Neuer Nahverkehrsplan für Vorpommern-Rügen

Der Landkreis Vorpommern-Rügen will den öffentliche Personennahverkehr (ÖPNV) in den kommenden Jahren deutlich stärken. Ziel ist es, ein verlässliches Angebot sowohl für die stark frequentierten Tourismusbereiche an der Küste als auch die ländlichen Regionen des Landkreises zu schaffen. Ferner sind verbesserte Umsteigemöglichkeiten und Informationsangebote für Fahrgäste vorgesehen. Das geht aus dem neuen Nahverkehrsplan des Landkreises hervor, der Planungsvorgaben für die nächsten Jahre gibt.

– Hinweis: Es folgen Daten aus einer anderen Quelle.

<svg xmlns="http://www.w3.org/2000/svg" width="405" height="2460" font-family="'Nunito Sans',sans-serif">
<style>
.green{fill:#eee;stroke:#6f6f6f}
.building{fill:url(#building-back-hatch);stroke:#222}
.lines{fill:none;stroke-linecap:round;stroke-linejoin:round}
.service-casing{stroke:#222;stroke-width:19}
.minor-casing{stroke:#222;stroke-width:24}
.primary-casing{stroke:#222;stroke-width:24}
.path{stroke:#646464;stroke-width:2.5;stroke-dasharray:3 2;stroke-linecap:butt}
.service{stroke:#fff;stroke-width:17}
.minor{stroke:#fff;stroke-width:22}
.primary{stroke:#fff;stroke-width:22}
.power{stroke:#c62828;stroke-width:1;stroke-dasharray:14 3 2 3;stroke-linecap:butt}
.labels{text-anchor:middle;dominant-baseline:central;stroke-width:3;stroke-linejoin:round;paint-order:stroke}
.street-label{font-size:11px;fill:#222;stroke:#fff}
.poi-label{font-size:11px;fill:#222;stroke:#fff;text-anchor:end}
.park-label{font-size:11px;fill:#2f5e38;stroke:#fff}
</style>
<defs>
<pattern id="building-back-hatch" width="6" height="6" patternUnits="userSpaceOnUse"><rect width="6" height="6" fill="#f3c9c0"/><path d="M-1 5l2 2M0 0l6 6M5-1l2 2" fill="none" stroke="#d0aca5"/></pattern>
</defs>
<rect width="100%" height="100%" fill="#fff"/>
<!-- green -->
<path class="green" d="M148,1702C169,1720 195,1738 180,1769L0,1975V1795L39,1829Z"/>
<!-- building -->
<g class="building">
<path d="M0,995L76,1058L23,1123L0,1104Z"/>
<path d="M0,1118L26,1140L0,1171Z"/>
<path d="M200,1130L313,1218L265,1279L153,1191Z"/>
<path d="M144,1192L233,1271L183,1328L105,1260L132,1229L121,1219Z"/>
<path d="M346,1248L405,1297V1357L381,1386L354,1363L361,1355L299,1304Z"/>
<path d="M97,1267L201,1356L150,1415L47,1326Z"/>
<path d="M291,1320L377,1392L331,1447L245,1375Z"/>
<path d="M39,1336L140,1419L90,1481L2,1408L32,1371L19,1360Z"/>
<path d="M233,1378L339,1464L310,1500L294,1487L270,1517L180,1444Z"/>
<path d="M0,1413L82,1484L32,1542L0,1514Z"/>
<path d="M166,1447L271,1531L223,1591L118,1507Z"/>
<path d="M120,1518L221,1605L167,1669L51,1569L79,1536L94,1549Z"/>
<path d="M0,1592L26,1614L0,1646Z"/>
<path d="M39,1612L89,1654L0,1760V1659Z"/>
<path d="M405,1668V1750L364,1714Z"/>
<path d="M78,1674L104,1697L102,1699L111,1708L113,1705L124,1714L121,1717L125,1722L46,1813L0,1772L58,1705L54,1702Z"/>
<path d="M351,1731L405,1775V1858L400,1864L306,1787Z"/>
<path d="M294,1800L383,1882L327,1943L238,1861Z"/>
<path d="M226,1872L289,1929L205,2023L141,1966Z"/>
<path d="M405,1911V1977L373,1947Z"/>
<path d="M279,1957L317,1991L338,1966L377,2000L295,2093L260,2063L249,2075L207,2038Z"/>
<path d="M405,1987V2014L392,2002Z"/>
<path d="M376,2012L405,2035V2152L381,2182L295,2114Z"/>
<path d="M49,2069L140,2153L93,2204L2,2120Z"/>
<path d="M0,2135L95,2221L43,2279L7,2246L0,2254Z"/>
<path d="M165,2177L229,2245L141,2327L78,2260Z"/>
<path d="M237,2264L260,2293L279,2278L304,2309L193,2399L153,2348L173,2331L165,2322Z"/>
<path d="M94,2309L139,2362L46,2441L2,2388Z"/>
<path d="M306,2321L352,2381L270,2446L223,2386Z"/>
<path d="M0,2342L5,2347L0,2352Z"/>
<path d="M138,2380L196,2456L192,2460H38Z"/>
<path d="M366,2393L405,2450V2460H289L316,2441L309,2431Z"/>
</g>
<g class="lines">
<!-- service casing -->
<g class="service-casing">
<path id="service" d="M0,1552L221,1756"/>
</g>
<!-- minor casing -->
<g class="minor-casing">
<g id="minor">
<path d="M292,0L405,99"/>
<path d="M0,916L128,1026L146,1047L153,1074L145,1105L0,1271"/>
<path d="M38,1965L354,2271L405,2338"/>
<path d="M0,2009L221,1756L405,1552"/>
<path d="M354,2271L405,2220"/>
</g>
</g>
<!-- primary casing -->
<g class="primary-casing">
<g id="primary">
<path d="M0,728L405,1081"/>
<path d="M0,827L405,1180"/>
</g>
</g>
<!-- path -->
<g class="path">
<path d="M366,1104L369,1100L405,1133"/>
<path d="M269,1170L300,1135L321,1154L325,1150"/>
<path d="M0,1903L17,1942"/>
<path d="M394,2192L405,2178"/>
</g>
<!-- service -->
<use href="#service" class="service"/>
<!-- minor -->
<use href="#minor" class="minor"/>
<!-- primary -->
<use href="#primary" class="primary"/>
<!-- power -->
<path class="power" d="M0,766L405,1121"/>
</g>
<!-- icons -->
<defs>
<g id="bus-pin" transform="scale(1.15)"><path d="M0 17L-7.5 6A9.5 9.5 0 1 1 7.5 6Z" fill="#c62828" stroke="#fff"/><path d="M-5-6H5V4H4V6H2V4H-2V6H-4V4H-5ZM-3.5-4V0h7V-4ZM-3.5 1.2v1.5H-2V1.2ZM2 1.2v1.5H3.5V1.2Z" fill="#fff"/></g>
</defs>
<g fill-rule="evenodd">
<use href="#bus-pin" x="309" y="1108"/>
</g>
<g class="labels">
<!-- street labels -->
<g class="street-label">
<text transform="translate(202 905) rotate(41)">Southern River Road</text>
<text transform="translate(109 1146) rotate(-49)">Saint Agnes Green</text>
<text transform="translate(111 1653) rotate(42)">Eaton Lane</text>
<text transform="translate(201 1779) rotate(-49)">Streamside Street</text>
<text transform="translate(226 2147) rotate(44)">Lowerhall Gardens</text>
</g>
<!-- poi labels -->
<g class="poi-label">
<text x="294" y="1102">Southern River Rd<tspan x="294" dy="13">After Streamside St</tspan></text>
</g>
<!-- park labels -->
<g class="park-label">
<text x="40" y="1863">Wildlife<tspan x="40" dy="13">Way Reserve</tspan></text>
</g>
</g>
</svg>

Berlin, 30. September 2022 (IGES Institut) - Entwickelt hat den Nahverkehrsplan (NVP) ein Expertenteam des Bereichs Mobilität des IGES Institut im Auftrag des Landkreises Vorpommern-Rügen. Auch die Kommunen sowie deren Bürgerinnen und Bürger wurden mit Hilfe von Befragungen und Workshops – sogenannten Mobilitätsdialogen - intensiv in die Erstellung einbezogen. Der Kreistag hat den NVP im April 2022 beschlossen. Der Landkreis Vorpommern-Rügen mit seinen rund eine Viertel Million Bewohnern und küstennahen Urlaubsgebieten liegt im Norden des Landes Mecklenburg-Vorpommern und besteht aus 101 kreisangehörigen Kommunen. Die bevölkerungsreichste Kommune ist Stralsund mit rund 59.000 Einwohnern (Stand 2019).

Der neue NVP dient als Planungsinstrument für den ÖPNV, um das zukünftige Buslinienangebot und die Angebotsqualität in den kommenden Jahren zu entwickeln. Besondere Herausforderung in dem Landkreis war es, sowohl Mobilitätsbedürfnisse in stark frequentierten Tourismusbereichen an der Küste als auch Bedarfe in davon entfernten, ländlichen Regionen zu befriedigen.

Neue Mindesterschließungsvorgaben mit dichterem Haltestellennetz

Der NVP sieht vor, die Erschließungsqualität durch neue räumliche Mindesterschließungsvorgaben zur Anbindung der Kommunen, Ortsteile und Verkehrsziele zu verbessern. Die IGES-Experten empfahlen hier dem Landkreis, eine neue Untergrenze zu setzen. Sind bisher Einzugsbereiche einer Haltestelle mit einem Kilometer definiert worden, sollen die Haltestellen künftig in maximal 600 Metern zu Fuß erreichbar sein. Darüber hinaus sollen im neuen NVP alle Ortsteile ab 100 Einwohnern über mindestens eine Haltestelle verfügen. Auch Orte, wo mehr als 100 Beschäftigte tätig sind, sollen durch mindestens eine Haltestelle durch den ÖPNV erschlossen sein. Die Erschließung kann sowohl mit Verkehrsmitteln des Schienenpersonennahverkehrs (SPNV) als auch des sonstigen ÖPNV erfolgen, wozu auch flexible Angebote wie Rufbusse gehören.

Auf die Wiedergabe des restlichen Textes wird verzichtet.